Sport
05.12.2011

Loacker einziger Weltcup-Bob-Pilot

Mit Walter und Werner Delle Karth, Peter Kienast, Ingo Appelt oder Hubert Schösser ist Österreich eine Bob-Großmacht gewesen.

Doch vor dem Weltcup-Auftakt im heimischen Eiskanal von Innsbruck-Igls werden kleinere Brötchen gebacken. In der Favoritenrolle sind die deutschen Piloten. Der Vorarlberger Jürgen Loacker ist nach dem Rücktritt von Wolfgang Stampfer Österreichs einziger Weltcup-Pilot.

Als Favoriten gelten wieder die Deutschen Thomas Florschütz, Manuel Machata und Maximilian Arndt bzw. bei den Frauen Weltcup-Titelverteidigerin Sandra Kiriasis.
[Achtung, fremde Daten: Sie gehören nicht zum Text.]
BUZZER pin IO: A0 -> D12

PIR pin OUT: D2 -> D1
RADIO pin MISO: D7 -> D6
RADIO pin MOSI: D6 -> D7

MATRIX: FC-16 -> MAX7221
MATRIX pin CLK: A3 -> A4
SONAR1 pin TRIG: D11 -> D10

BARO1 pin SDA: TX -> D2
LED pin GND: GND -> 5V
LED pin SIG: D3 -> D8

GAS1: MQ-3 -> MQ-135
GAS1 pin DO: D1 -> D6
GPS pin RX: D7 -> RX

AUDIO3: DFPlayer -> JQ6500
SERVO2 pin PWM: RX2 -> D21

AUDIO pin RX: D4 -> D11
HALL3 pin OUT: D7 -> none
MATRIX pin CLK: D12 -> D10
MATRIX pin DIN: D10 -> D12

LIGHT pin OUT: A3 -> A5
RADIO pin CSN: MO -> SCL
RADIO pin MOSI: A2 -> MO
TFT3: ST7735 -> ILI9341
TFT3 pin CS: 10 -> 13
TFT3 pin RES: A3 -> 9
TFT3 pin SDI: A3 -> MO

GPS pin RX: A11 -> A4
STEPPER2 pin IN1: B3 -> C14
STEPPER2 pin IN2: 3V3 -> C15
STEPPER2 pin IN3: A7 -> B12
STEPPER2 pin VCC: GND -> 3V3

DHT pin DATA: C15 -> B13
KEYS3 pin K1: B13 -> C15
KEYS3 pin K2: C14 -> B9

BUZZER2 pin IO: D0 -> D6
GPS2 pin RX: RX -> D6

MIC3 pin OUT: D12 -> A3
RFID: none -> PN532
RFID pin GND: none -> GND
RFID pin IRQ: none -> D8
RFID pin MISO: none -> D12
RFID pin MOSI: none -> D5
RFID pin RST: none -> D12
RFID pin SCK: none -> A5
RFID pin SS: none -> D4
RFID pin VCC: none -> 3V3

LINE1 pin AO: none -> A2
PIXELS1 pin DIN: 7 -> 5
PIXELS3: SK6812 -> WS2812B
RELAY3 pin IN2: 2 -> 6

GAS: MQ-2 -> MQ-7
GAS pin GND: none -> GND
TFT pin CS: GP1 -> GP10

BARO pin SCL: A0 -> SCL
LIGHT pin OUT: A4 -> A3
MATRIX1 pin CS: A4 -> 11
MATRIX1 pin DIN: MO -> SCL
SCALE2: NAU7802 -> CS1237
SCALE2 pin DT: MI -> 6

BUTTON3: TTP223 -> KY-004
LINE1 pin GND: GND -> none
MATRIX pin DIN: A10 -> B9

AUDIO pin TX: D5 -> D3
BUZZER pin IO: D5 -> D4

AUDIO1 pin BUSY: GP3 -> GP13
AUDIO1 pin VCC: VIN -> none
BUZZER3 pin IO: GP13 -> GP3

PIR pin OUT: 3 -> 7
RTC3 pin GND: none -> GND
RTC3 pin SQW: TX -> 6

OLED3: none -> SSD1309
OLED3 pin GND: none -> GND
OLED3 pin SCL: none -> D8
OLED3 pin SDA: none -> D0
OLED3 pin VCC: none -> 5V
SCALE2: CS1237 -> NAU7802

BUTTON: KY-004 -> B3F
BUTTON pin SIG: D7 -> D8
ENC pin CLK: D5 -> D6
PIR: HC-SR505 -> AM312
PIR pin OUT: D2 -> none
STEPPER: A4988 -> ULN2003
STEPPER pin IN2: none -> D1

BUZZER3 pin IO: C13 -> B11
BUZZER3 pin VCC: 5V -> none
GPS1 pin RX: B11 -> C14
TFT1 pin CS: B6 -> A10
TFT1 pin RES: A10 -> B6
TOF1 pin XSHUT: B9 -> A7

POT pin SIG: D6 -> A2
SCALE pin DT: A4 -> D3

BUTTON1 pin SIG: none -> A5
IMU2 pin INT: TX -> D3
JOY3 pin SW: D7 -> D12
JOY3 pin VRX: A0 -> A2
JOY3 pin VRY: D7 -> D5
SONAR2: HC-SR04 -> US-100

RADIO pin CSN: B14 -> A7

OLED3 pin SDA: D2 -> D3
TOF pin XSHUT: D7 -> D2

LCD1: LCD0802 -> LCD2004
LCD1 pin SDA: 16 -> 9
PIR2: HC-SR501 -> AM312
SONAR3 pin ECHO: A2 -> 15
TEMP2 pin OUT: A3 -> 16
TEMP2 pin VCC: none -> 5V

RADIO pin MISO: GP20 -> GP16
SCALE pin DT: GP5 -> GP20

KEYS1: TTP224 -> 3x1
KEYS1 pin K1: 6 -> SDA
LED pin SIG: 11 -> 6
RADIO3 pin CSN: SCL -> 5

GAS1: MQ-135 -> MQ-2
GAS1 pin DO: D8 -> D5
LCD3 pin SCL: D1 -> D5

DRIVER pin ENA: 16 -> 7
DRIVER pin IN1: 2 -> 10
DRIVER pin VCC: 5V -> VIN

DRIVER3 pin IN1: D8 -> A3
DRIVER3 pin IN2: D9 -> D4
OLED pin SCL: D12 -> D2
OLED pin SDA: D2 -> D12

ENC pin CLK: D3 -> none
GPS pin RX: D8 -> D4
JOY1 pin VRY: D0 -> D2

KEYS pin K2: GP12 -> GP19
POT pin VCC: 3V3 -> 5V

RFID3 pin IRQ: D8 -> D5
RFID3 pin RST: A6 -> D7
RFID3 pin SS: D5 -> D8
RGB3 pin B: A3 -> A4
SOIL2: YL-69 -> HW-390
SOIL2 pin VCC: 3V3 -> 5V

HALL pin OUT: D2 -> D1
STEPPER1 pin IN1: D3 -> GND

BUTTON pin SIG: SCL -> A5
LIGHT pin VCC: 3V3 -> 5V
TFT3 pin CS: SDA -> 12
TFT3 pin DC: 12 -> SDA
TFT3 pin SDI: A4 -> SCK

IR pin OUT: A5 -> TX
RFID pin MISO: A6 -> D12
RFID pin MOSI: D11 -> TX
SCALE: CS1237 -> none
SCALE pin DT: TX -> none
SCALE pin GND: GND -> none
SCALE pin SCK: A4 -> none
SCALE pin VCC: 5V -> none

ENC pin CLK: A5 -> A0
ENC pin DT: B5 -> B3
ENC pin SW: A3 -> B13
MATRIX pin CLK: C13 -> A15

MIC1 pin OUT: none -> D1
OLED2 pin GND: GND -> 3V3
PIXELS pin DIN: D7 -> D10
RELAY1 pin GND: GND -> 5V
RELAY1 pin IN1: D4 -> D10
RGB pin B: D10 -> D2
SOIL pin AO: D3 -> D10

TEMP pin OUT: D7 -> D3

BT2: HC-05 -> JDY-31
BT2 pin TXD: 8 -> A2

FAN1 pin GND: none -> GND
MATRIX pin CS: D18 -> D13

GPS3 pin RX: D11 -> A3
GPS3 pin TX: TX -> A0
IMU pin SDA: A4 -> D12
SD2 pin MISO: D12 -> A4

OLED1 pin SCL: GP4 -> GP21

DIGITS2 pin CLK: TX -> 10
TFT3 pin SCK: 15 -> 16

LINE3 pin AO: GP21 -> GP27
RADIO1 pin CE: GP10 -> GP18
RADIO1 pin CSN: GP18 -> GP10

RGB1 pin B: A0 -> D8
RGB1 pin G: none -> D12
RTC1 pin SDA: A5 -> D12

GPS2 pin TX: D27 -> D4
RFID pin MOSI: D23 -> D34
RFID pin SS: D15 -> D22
Deutschlands Cheftrainer Christoph Langen, der schon in Blickrichtung Olympische Spiele in Sotschi arbeitet, hat eine einfache Devise: "Alle meine Bobs müssen einfach siegen können."

Nach Verletzungsproblemen in der Vorbereitung ist Österreichs Bob-Vertreter Loacker wieder fit. Im Frauen-Bob fuhr die 25-jährige Christine Hengster bei einem Testrennen zuletzt in Königssee erstmals in ihrer Karriere auf das Podest. Die intensive Vorbereitung der Österreicher soll bereits zum Saisonauftakt Früchte tragen. "Beim Team-Event wollen wir den letztjährigen Erfolg wiederholen und wieder auf das Podest kommen. Dafür werden wir die stärkste Mannschaft aufstellen und auf der Hausbahn das Beste geben", erklärte Nationaltrainer Manfred Maier.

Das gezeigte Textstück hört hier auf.